## [GOAL OF THE EXERCISE]
With the pictures left aside, write out the entries that follow exactly.

* * * * * * * * *

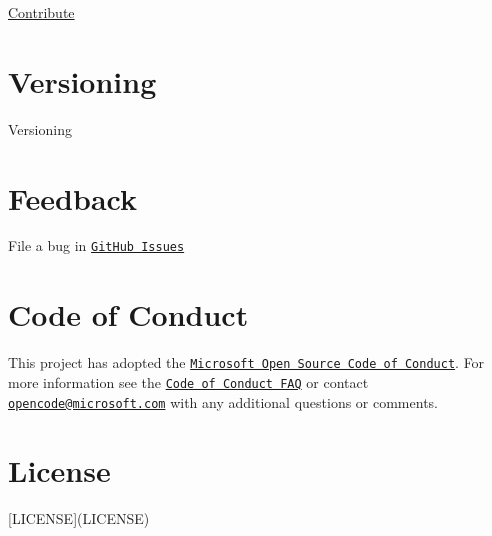 \mbox{\hyperlink{CONTRIBUTING_8md}{Contribute}}

\section*{Versioning}

Versioning

\section*{Feedback}


\begin{DoxyItemize}
\item File a bug in \href{https://github.com/Microsoft/onnxruntime/issues}{\tt Git\+Hub Issues}
\end{DoxyItemize}

\section*{Code of Conduct}

This project has adopted the \href{https://opensource.microsoft.com/codeofconduct/}{\tt Microsoft Open Source Code of Conduct}. For more information see the \href{https://opensource.microsoft.com/codeofconduct/faq/}{\tt Code of Conduct F\+AQ} or contact \href{mailto:opencode@microsoft.com}{\tt opencode@microsoft.\+com} with any additional questions or comments.

\section*{License}

\mbox{[}L\+I\+C\+E\+N\+SE\mbox{]}(L\+I\+C\+E\+N\+SE)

* * * * * * * * *

## [COMPLETED TASK]
 \mbox{\hyperlink{CONTRIBUTING_8md}{Contribute}}

\section*{Versioning}

Versioning

\section*{Feedback}


\begin{DoxyItemize}
\item File a bug in \href{https://github.com/Microsoft/onnxruntime/issues}{\tt Git\+Hub Issues}
\end{DoxyItemize}

\section*{Code of Conduct}

This project has adopted the \href{https://opensource.microsoft.com/codeofconduct/}{\tt Microsoft Open Source Code of Conduct}. For more information see the \href{https://opensource.microsoft.com/codeofconduct/faq/}{\tt Code of Conduct F\+AQ} or contact \href{mailto:opencode@microsoft.com}{\tt opencode@microsoft.\+com} with any additional questions or comments.

\section*{License}

\mbox{[}L\+I\+C\+E\+N\+SE\mbox{]}(L\+I\+C\+E\+N\+SE)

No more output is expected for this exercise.